Math magic tricks can enliven any math session and instil a feeling of surprise and interest in students. Not only that, but math magic shifts the focus of algebraic thinking away from "What is the answer?" and towards "What is the trick?"
Finding a percentage of a number might be difficult, but thinking about it in the correct words makes it a lot easier to grasp.
For example, to find out what 5% of 255 is, use the following formula:
Step 1: Shift the decimal point one position to the right. 255 becomes 25.5.
Step 2: Take 25.5 and divide it by 2. The result is 12.75. This solves 5% of 255 efficiently and easily.
Count the number of letters in each word of the line ‘How I wish I could calculate pi’ to learn the first seven digits of pi.
3.141592 is the result.
(n + a)(n + b) = n (n + a + b) + ab
The formula applies to all numbers. However, it does not simplify effectively unless the numbers are comparable.
Here is how it works. The base number is n.
Consider an example: 54 * 56
= (50 + 4)(50 + 6)
= 50 ( 50 + 4 + 6) + (4 * 6)
= (50 * 60) + 24
= 3000 + 24
= 3024
Hence, 54 * 56 = 3024.
You may also round up to the nearest whole number. We add the product of two negative integers since the original values are less than the base. This method can also be applied to three-digit numbers.
As an example, consider the number 125. To find the square of this number, follow these steps:
Step 1: Consider 25 as the last two digits.
The number you get should go like this: _ _ _ 2 5
Step 2: Take the remaining digits (hundreds and tens place) as ‘n’. Multiply n(n+1).

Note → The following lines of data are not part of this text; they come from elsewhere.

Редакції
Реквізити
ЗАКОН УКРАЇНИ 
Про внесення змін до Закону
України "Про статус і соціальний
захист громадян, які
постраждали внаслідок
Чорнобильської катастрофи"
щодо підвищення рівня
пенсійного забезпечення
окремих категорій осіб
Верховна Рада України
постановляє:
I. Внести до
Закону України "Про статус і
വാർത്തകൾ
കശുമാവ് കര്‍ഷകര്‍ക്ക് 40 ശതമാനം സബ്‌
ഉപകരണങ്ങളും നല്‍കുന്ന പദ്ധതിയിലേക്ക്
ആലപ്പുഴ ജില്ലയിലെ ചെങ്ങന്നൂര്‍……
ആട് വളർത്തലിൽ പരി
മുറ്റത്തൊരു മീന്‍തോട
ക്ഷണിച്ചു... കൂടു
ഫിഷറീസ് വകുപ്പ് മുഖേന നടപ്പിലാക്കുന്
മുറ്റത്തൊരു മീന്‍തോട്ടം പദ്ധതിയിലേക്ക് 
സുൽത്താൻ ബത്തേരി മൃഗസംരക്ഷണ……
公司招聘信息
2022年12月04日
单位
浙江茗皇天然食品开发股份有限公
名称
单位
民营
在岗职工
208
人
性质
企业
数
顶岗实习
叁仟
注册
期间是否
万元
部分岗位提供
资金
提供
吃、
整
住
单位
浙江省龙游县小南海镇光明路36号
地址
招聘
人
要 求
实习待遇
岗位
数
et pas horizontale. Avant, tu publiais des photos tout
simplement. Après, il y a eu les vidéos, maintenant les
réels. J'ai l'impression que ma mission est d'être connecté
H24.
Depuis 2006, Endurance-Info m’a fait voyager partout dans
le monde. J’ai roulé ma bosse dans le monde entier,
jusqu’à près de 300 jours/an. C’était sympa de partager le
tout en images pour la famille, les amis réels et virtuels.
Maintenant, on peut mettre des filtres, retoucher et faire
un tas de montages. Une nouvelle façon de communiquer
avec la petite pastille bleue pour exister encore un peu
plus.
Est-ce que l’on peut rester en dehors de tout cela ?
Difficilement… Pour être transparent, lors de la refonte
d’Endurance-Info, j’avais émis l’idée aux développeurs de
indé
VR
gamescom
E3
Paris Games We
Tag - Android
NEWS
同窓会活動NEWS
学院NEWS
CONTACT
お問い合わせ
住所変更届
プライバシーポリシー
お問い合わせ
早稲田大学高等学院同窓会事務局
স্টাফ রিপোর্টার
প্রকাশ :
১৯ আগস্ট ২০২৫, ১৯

Here, we take n=12. Hence, n(n+1) = 12(12+1) = 12*13 = 156.
Therefore, the number is 15625.
Hence, 125^{2} = 15625.
With this ingenious technique, multiplying two-digit integers by 11 is a snap. Add the two digits and place the total in the middle. For example, if you want to multiply 63 * 11, follow these steps:
Step 1: Add 6 and 3. So, 6 + 3 = 9.
Step 2: Insert 9 in between 6 and 3.
The answer is 693. Hence, 63 * 11 = 693.
There are three stages you must do to convert a repeating decimal into a fraction. First, identify the number that keeps recurring. For example, in the number 0.7387387348..., for example, 738 is the recurring number. Then calculate how many places that number has. In this example, the number 738 appears thrice. Finally, divide the repeated number by a number with the same number of places made up by nines, which in this case is 999. Reduce the proportion from 738/999 to 82/111, and you are done.
Addition is perhaps a fundamental mathematical process that can be completed with apparent ease. However, the process becomes increasingly difficult when dealing with larger numbers. Thanks to this quick Math hack, you can now add large numbers with absolute ease.
We explain this process by taking the help of complex numbers such as: 677 + 219
These numbers might seem to be overwhelming to add. However, if you round these digits off to the closest whole number and then initiate the process, then it can become easier to solve.
Consider 677 to be 680 by adding 3 and 219 to be 220 by adding 1.
Now add the results : 680 + 220
We would then obtain an initial answer “900”
Now, the final step involves subtracting the number that was added to the two variables from the initial answer of 900.
Therefore, 900 - (3 + 1) or 900 - 4
The Final Answer would be 896.
This is a very simple and straightforward technique that should be used by students regardless of their age and intelligence.
The tricks mentioned above will help students to save valuable time during examinations and will also allow them to gain more confidence to solve complex math equations more effectively.